2025 : Un moment décisif
Vingt ans après, ce que nous disent les révoltes de 2005 n’a rien perdu de sa force. Elles ont mis à nu deux réalités complémentaires : l’épuisement d’un projet européen construit contre les peuples, et l’impasse d’un modèle républicain incapable de reconnaître ceux qu’il continue de maintenir en marge. Ce sont deux expressions d’un même ordre — économique, politique, racial — qui a su se réorganiser malgré les crises.
Ce que 2025 exige de nous, ce n’est pas de commémorer, ni de répéter les mêmes analyses. C’est de transformer un double constat en orientation stratégique. Car la lucidité, à elle seule, ne fait pas mouvement. Il faut l’accompagner d’un projet, d’une méthode, d’un ancrage.
Cela implique de reconnaître que l’horizon stratégique ne peut être la réforme interne d’un appareil européen fondé sur l’exclusion structurelle. Toute politique populaire sérieuse devra poser, tôt ou tard, l’hypothèse d’un désencastrement de cet État racial élargi qu’est l’UE – quitte à revenir au cadre national, seul cadre dans lequel les conflits sociaux peuvent réellement s’exprimer politiquement.

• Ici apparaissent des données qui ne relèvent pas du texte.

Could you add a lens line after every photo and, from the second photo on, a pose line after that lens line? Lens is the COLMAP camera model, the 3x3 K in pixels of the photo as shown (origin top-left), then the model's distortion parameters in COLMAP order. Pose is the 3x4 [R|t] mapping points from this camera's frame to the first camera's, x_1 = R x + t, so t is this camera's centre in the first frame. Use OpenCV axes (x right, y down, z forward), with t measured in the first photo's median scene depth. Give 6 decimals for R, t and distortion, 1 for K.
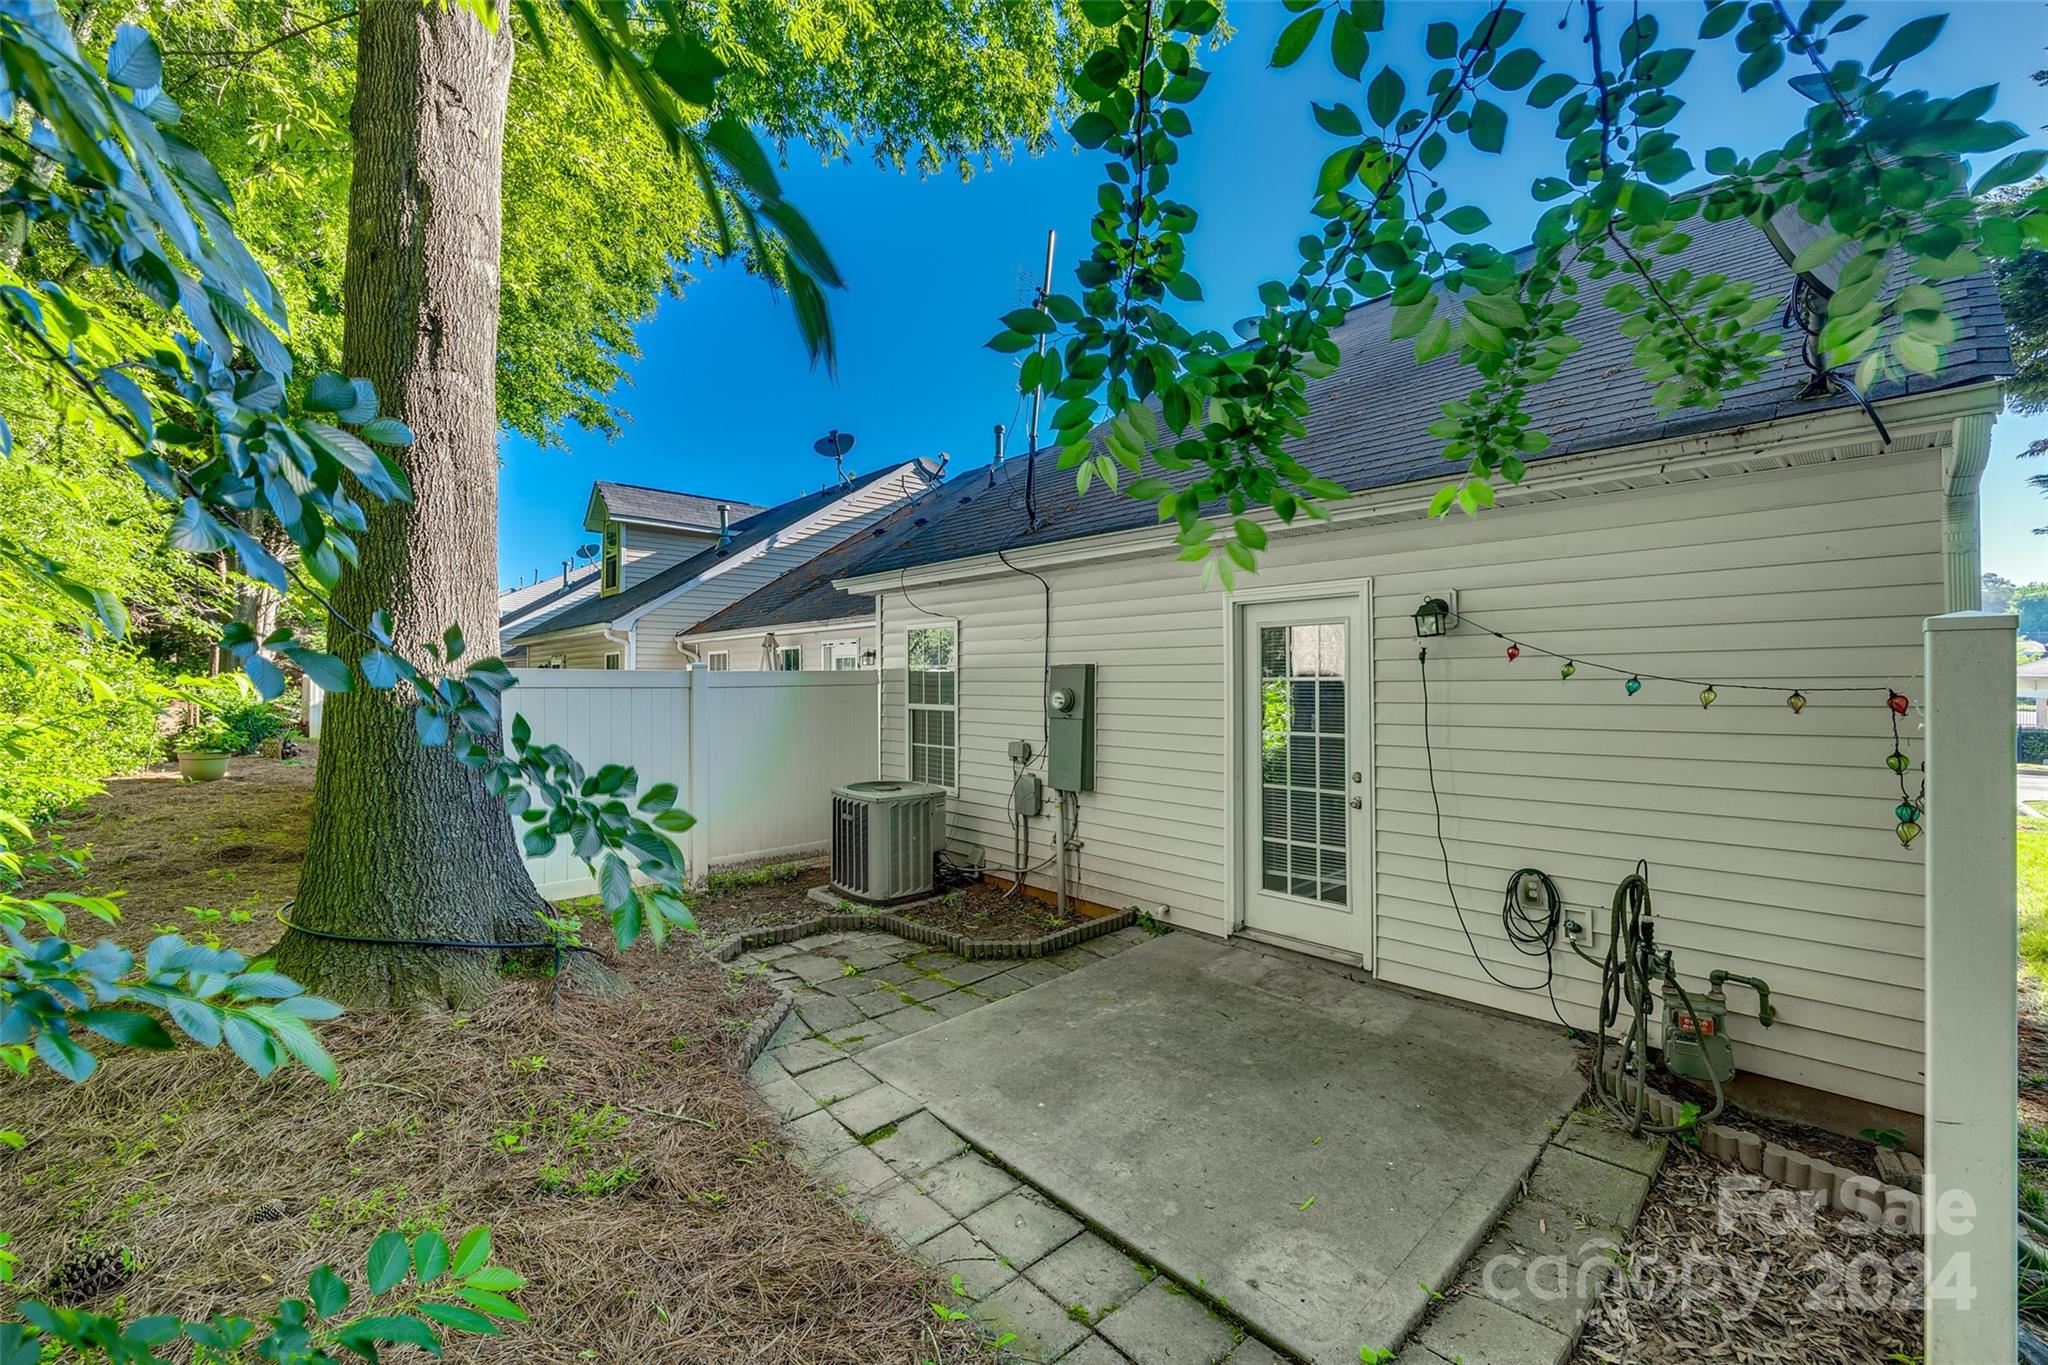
lens RADIAL K [[829.8, 0, 1026.3], [0, 829.8, 681.6], [0, 0, 1]] dist [0.001403, 0.000108]
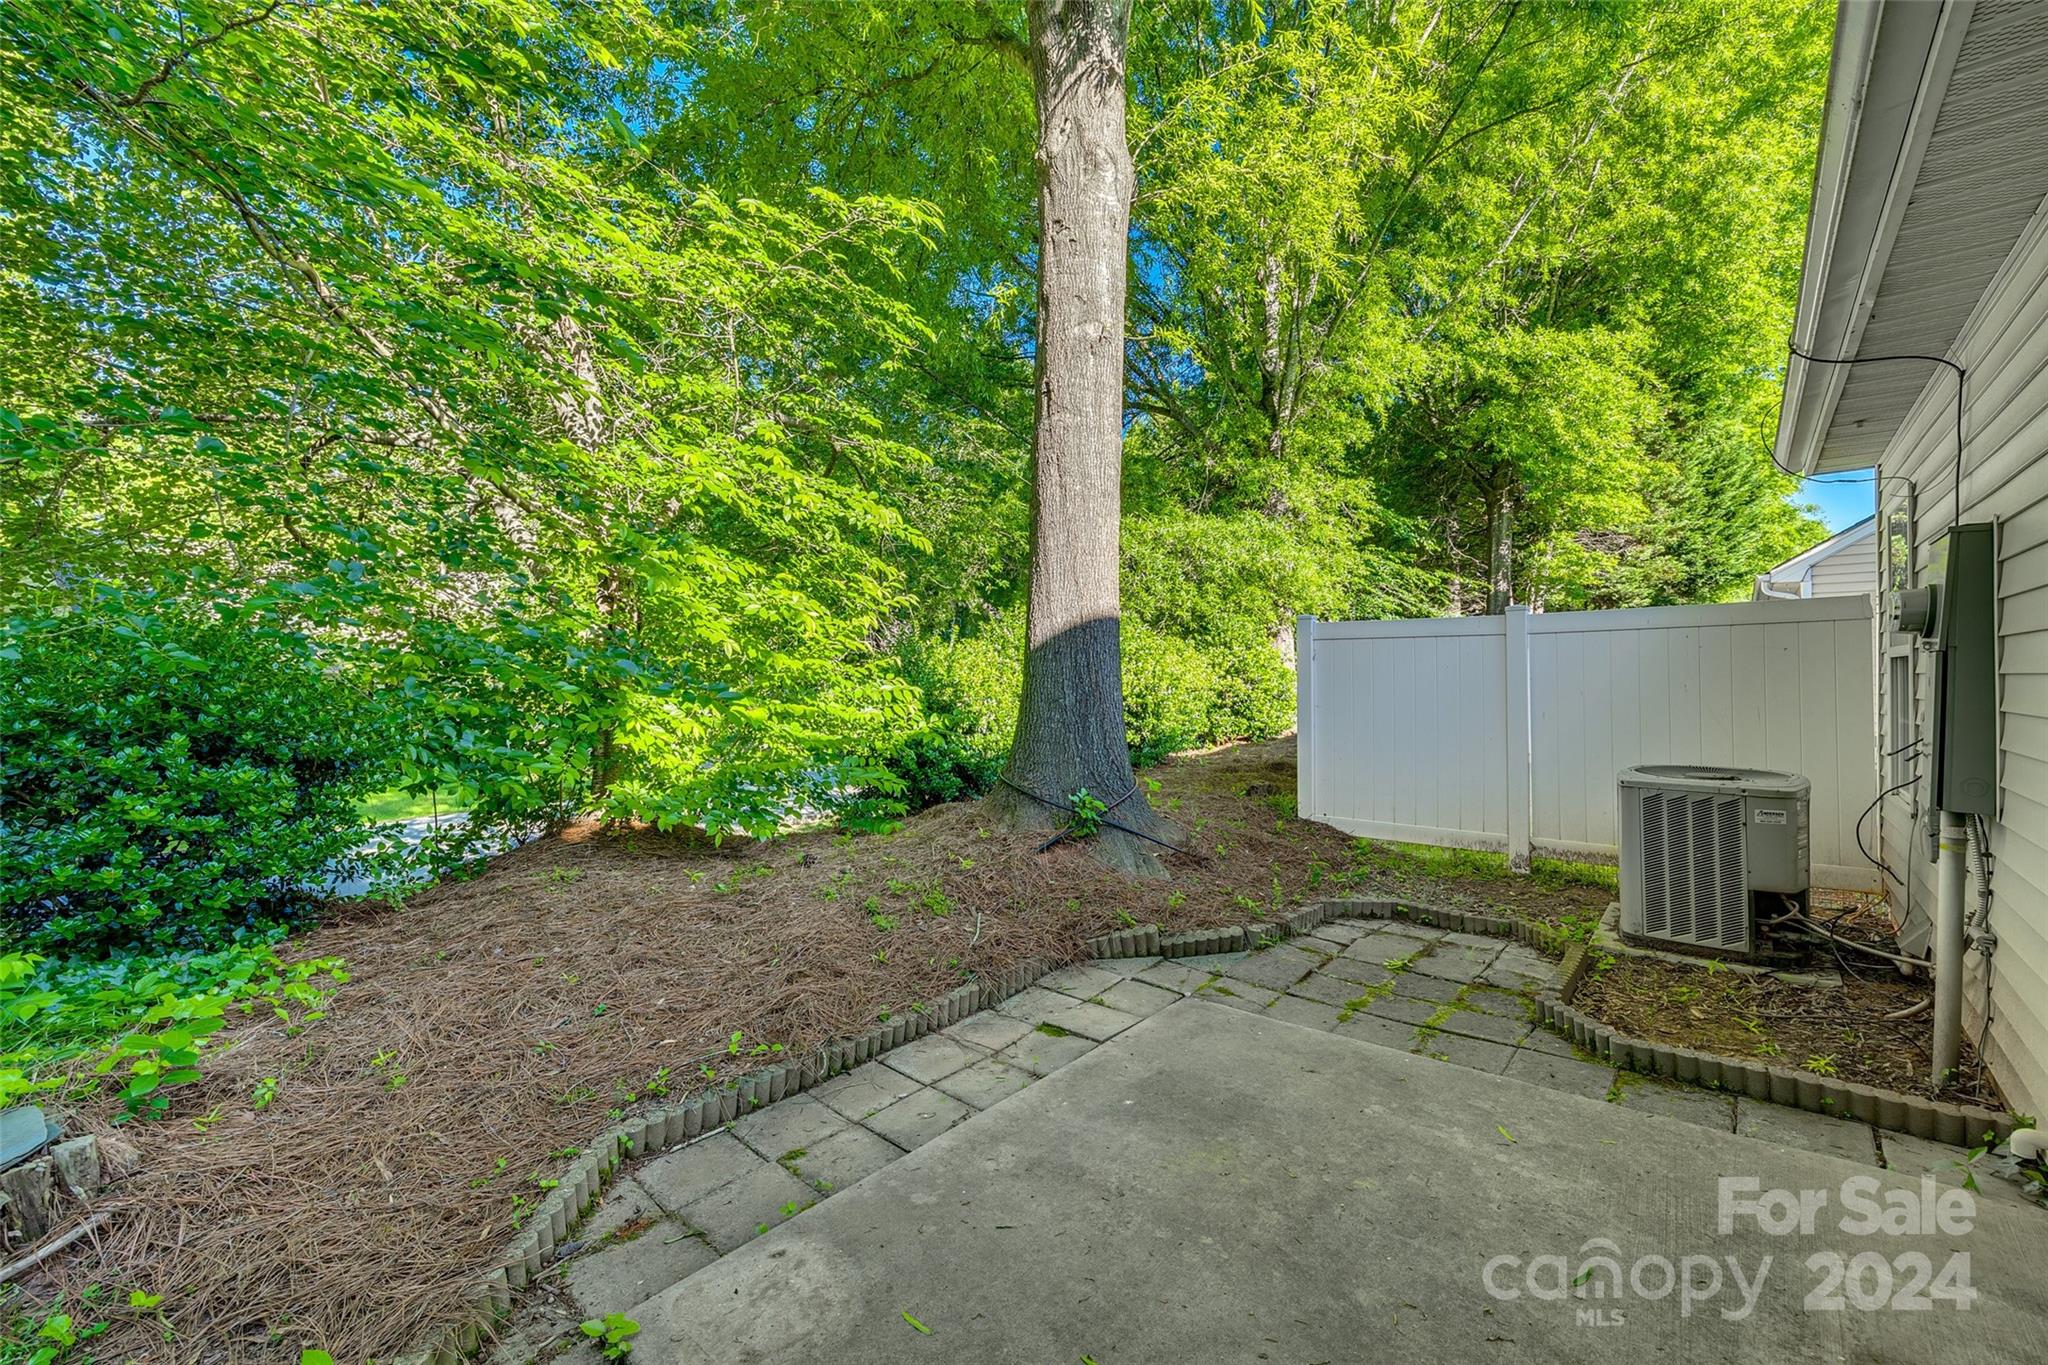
lens RADIAL K [[822.3, 0, 1026.3], [0, 822.3, 676.8], [0, 0, 1]] dist [-0.004379, -0.000185]
pose [[0.103777, 0.000314, -0.994601, 0.567228], [0.002289, 0.999997, 0.000555, 0.072513], [0.994598, -0.002334, 0.103776, 0.588962]]
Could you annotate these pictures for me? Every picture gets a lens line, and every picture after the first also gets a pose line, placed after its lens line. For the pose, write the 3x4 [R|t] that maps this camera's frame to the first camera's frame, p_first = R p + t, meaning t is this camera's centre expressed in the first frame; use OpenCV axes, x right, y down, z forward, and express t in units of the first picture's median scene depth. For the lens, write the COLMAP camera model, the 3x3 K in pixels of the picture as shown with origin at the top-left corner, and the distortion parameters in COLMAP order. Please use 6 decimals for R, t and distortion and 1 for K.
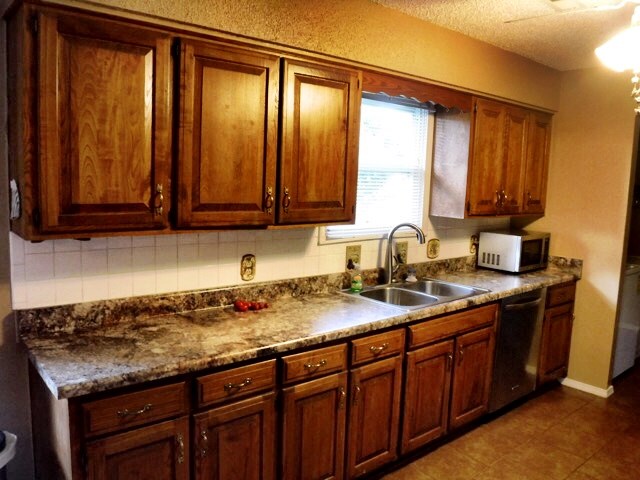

Faire peuple aujourd’hui, cela veut dire construire un front, avec, à l’horizon, la capacité d’imaginer un cadre politique véritablement émancipateur — ce qui implique aussi, à terme, de poser la question de la sortie de l’Union européenne. Non pas dans une logique de repli national, mais comme condition stratégique pour permettre à un projet populaire, social et décolonial d’exister réellement. Cela suppose une composition politique, une capacité d’initiative. Cela veut dire sortir des impasses actuelles — le repli gestionnaire, la posture minoritaire, le repli moral.